Nearly 88,000 financial industry workers -- 41 percent of them directly related to the mortgage sector -- have lost their jobs this year, according to the latest count by Challenger Gray & Christmas, a Chicago outplacement consulting firm.
Through Aug. 21, the company counted 87,962 financial jobs lost so far this year. And that's on top of the 100,000-plus who were let go in 2005 and 2006. Of this year's total, 35,830 were in the mortgage business.
More financial industry workers were given pink slips in April -- 33,789, to be exact -- than in any other month, the company said.

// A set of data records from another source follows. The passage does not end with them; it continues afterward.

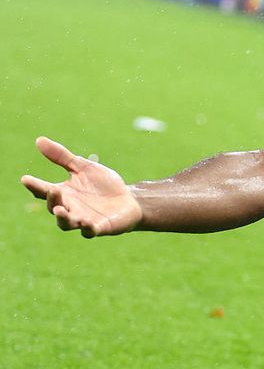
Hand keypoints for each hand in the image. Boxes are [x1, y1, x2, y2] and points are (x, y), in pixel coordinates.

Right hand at [21, 137, 141, 237]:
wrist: (129, 200)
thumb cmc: (104, 185)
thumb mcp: (83, 167)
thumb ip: (62, 157)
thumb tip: (39, 140)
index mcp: (64, 193)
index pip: (44, 190)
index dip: (34, 185)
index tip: (25, 178)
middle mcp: (70, 208)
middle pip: (54, 207)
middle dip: (52, 199)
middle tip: (53, 189)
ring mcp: (83, 219)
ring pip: (67, 223)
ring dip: (63, 218)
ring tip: (60, 210)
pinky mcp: (98, 227)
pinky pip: (89, 232)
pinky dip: (87, 228)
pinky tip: (87, 222)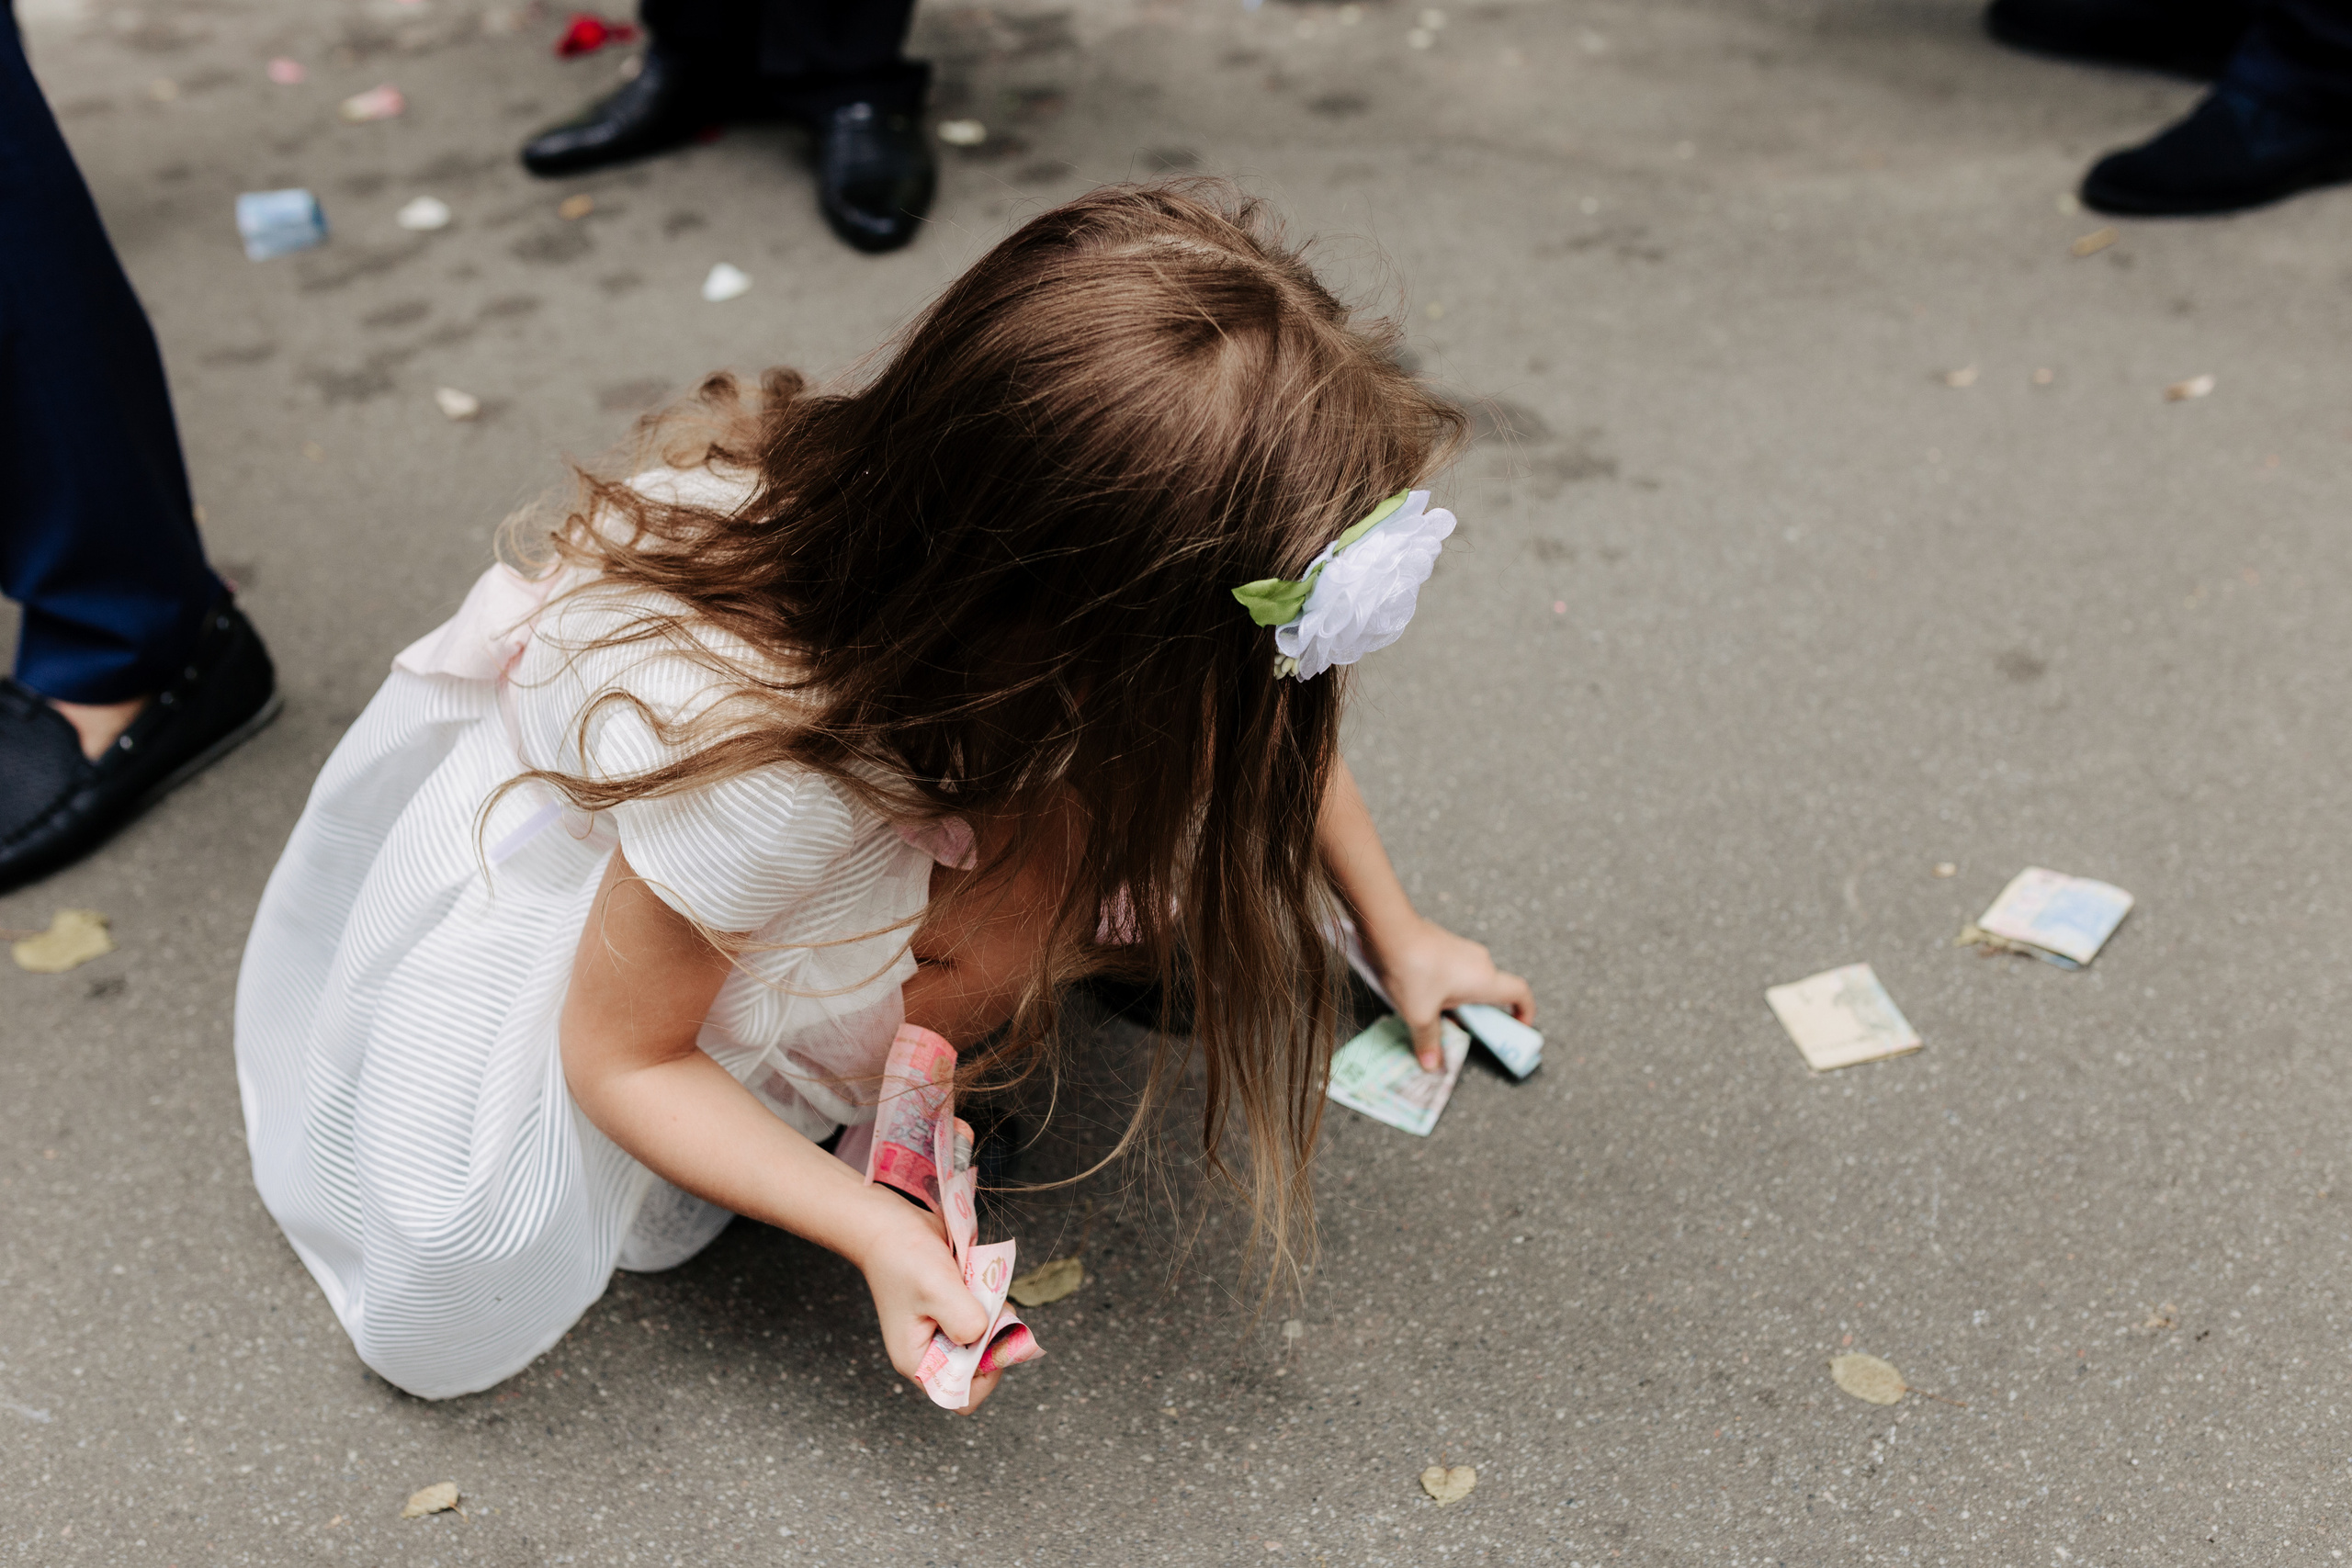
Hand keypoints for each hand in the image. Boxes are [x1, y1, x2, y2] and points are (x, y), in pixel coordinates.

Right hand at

With few exceptions, the cuts are directly related to the nation's housing woes, said CEO John Challenger. More than 13,000 jobs were lost at Accredited Home Lenders, BNC Mortgage, Sun Trust, First Magnus, Countrywide and Capital One.
"The mortgage industry (has) basically told their loan officers and call centers representatives to simply stop taking calls," Challenger reported. "They basically stopped on a dime."
Challenger said there are "two big issues" behind the cuts. "First, demand for new mortgages and home equity loans and other forms of credit have fallen off dramatically. The other issue is the increasing rate of defaults and foreclosures, which is leaving the lending institutions unable to meet their own financial obligations."
The situation is worsened, he added, by the fact that other financial institutions not directly associated with housing have been investing billions in mortgage-backed securities, which has made them extremely vulnerable to the turmoil in the housing market.
The employment fallout so far this year is 164 percent greater than though the end of August 2006, the company said. And the carnage isn't limited to the financial sector alone.
Realty companies are one casualty. Real estate firms have announced 1,950 job cuts so far this year, the consulting firm reported. But that doesn't include "hundreds, if not thousands" of independent agents who have simply stopped working because there are no buyers, Challenger pointed out.
Another big victim are construction companies, which have announced 19,670 layoffs, a figure that also is underestimated because most crews are small, independent subcontractors.
The firm also is seeing job cuts in companies that provide construction equipment, materials and suppliers as well as furniture makers and other manufacturers of home furnishings, paint and household products.
"The end of the housing-related job cuts (is) by no means in sight," Challenger said. "It could be months before we reach the peak."